> REQUIREMENT
Each line of the material must be returned exactly.

════════════════

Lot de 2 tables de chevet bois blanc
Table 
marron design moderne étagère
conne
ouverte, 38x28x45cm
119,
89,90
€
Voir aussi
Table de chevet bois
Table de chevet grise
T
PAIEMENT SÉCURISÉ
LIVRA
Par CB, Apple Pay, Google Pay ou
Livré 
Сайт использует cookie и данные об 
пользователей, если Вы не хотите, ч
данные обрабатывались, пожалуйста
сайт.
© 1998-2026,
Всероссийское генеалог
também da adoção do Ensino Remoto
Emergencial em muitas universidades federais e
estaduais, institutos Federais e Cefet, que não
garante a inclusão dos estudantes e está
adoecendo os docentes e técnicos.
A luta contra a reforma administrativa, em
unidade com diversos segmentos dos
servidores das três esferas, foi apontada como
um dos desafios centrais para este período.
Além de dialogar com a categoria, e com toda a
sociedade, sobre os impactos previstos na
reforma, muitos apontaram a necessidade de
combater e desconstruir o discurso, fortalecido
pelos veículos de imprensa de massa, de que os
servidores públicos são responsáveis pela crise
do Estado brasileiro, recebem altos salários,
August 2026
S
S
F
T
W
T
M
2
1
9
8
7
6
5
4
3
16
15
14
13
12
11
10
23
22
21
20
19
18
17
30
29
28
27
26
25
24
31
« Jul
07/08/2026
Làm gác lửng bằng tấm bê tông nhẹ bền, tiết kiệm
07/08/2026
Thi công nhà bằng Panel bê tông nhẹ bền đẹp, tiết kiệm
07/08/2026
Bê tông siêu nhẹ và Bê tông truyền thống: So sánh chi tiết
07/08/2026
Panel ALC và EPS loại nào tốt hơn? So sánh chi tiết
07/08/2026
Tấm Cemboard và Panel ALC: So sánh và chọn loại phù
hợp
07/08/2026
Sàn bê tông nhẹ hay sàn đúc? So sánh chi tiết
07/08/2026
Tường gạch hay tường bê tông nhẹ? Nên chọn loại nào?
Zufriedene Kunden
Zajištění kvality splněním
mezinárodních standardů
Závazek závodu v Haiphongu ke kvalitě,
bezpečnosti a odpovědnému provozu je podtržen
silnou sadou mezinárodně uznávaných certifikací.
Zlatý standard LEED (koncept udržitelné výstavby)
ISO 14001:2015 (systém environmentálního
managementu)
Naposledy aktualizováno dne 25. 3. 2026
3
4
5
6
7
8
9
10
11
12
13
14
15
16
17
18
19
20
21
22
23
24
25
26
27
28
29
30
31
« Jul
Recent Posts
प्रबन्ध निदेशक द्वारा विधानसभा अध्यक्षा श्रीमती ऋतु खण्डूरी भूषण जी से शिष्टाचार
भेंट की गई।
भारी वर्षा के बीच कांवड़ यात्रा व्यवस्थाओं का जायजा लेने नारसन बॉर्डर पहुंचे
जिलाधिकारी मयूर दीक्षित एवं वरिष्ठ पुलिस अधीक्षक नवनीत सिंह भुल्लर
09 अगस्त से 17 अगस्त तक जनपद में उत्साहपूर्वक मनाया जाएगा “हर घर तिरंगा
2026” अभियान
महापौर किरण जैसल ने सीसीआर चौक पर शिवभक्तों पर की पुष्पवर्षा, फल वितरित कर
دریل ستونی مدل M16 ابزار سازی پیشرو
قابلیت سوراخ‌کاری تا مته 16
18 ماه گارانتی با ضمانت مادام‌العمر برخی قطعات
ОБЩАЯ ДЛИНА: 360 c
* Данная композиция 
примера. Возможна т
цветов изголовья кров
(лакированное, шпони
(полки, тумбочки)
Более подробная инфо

════════════════

> ANSWER
Lot de 2 tables de chevet bois blanc
Table 
marron design moderne étagère
conne
ouverte, 38x28x45cm
119,
89,90
€
Voir aussi
Table de chevet bois
Table de chevet grise
T
PAIEMENT SÉCURISÉ
LIVRA
Par CB, Apple Pay, Google Pay ou
Livré 
Сайт использует cookie и данные об 
пользователей, если Вы не хотите, ч
данные обрабатывались, пожалуйста
сайт.
© 1998-2026,
Всероссийское генеалог
também da adoção do Ensino Remoto
Emergencial em muitas universidades federais e
estaduais, institutos Federais e Cefet, que não
garante a inclusão dos estudantes e está
adoecendo os docentes e técnicos.
A luta contra a reforma administrativa, em
unidade com diversos segmentos dos
servidores das três esferas, foi apontada como
um dos desafios centrais para este período.
Além de dialogar com a categoria, e com toda a
sociedade, sobre os impactos previstos na
reforma, muitos apontaram a necessidade de
combater e desconstruir o discurso, fortalecido
pelos veículos de imprensa de massa, de que os
servidores públicos são responsáveis pela crise
do Estado brasileiro, recebem altos salários,
August 2026
S
S
F
T
W
T
M
2
1
9
8
7
6
5
4
3
16
15
14
13
12
11
10
23
22
21
20
19
18
17
30
29
28
27
26
25
24
31
« Jul
07/08/2026
Làm gác lửng bằng tấm bê tông nhẹ bền, tiết kiệm
07/08/2026
Thi công nhà bằng Panel bê tông nhẹ bền đẹp, tiết kiệm
07/08/2026
Bê tông siêu nhẹ và Bê tông truyền thống: So sánh chi tiết
07/08/2026
Panel ALC và EPS loại nào tốt hơn? So sánh chi tiết
07/08/2026
Tấm Cemboard và Panel ALC: So sánh và chọn loại phù
hợp
07/08/2026
Sàn bê tông nhẹ hay sàn đúc? So sánh chi tiết
07/08/2026
Tường gạch hay tường bê tông nhẹ? Nên chọn loại nào?
Zufriedene Kunden
Zajištění kvality splněním
mezinárodních standardů
Závazek závodu v Haiphongu ke kvalitě,
bezpečnosti a odpovědnému provozu je podtržen
silnou sadou mezinárodně uznávaných certifikací.
Zlatý standard LEED (koncept udržitelné výstavby)
ISO 14001:2015 (systém environmentálního
managementu)
Naposledy aktualizováno dne 25. 3. 2026
3
4
5
6
7
8
9
10
11
12
13
14
15
16
17
18
19
20
21
22
23
24
25
26
27
28
29
30
31
« Jul
Recent Posts
प्रबन्ध निदेशक द्वारा विधानसभा अध्यक्षा श्रीमती ऋतु खण्डूरी भूषण जी से शिष्टाचार
भेंट की गई।
भारी वर्षा के बीच कांवड़ यात्रा व्यवस्थाओं का जायजा लेने नारसन बॉर्डर पहुंचे
जिलाधिकारी मयूर दीक्षित एवं वरिष्ठ पुलिस अधीक्षक नवनीत सिंह भुल्लर
09 अगस्त से 17 अगस्त तक जनपद में उत्साहपूर्वक मनाया जाएगा “हर घर तिरंगा
2026” अभियान
महापौर किरण जैसल ने सीसीआर चौक पर शिवभक्तों पर की पुष्पवर्षा, फल वितरित कर
دریل ستونی مدل M16 ابزار سازی پیشرو
قابلیت سوراخ‌کاری تا مته 16
18 ماه گارانتی با ضمانت مادام‌العمر برخی قطعات
ОБЩАЯ ДЛИНА: 360 c
* Данная композиция 
примера. Возможна т
цветов изголовья кров
(лакированное, шпони
(полки, тумбочки)
Более подробная инфо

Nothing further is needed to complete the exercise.